Absolute Zero Report

Absolute Zero Report
The authors suggest that both emissions and energy use should decrease in the UK up until ~2050; whilst emissions must remain low, energy use can increase once we have the technology to produce it whilst maintaining net-zero emissions overall. Aviation, shipping and fossil fuel use would all have to cease completely before alternative technologies are sufficiently advanced to run these industries without releasing emissions.

This report summarises actions required to deliver net-zero emissions in the UK by 2050, without the emergence of not-guaranteed new technologies. The authors calculated that this would require much more drastic actions than suggested by government bodies such as the Committee on Climate Change (CCC). For example, all airports would need to be closed between 2030 and 2050, with the potential for re-opening airports with carbon-neutral power sources when they become available (electricity, or hydrogen produced using renewable energy).
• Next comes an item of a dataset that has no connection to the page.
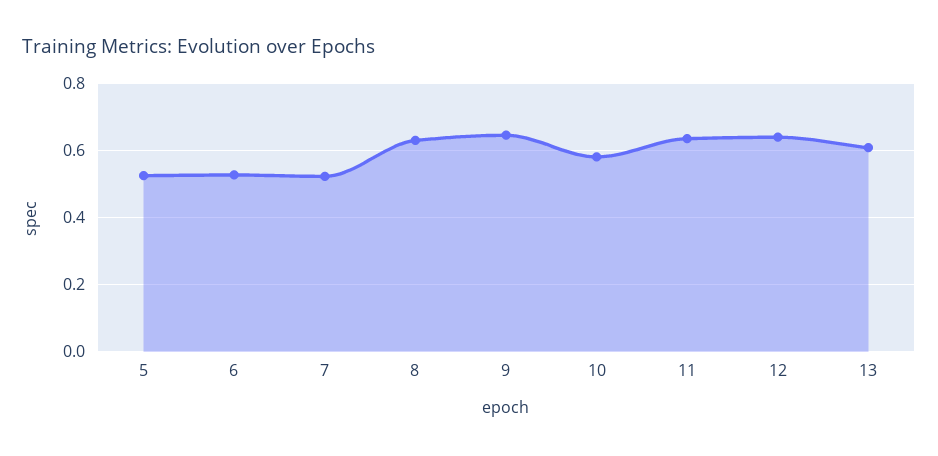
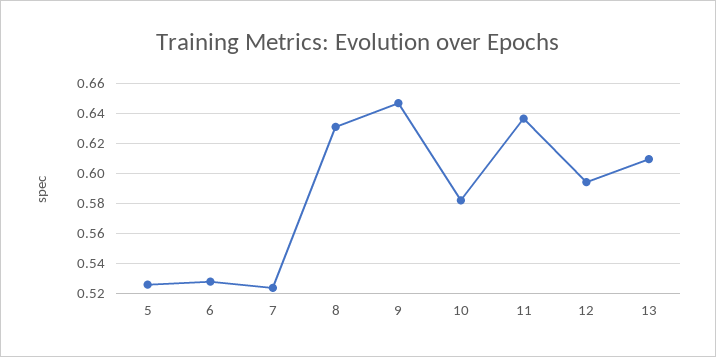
12: 0.64 -> 0.595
The authors also emphasise that nature provides our only existing large-scale method for carbon capture, and state that restoration of forests is a priority for a net-zero world. In order to free-up more land for creating forests and other natural habitats, we will need to reduce the area of farmland. This can most easily be done by reducing meat consumption. Indeed, the report concludes that for the UK to have net-zero emissions, all beef and lamb would need to be phased out, compared to the CCC’s suggestion of a 50% reduction in consumption of beef, lamb and dairy products by 2050.

The report’s central message is the need to radically cut down on high-emission activities, at least until low-emission alternatives are developed. However they highlight that the activities that people enjoy the most are sports, social life and eating, which can all be done whilst having a low carbon footprint.

Since it is unlikely that these huge reductions in consumption will happen voluntarily, we are left with two major options: enforce changes in consumption, or develop the technologies that this report assumes we will not have. The latter means pushing R&D in Carbon Capture and Storage; this can be achieved by governments mandating that fossil fuel companies must start capturing a certain percentage of their CO2 emissions, and ramp this percentage up year-on-year. This technology is not ‘impossible’ as some claim, but requires investment in order to make it possible on the scales we require to stop global warming.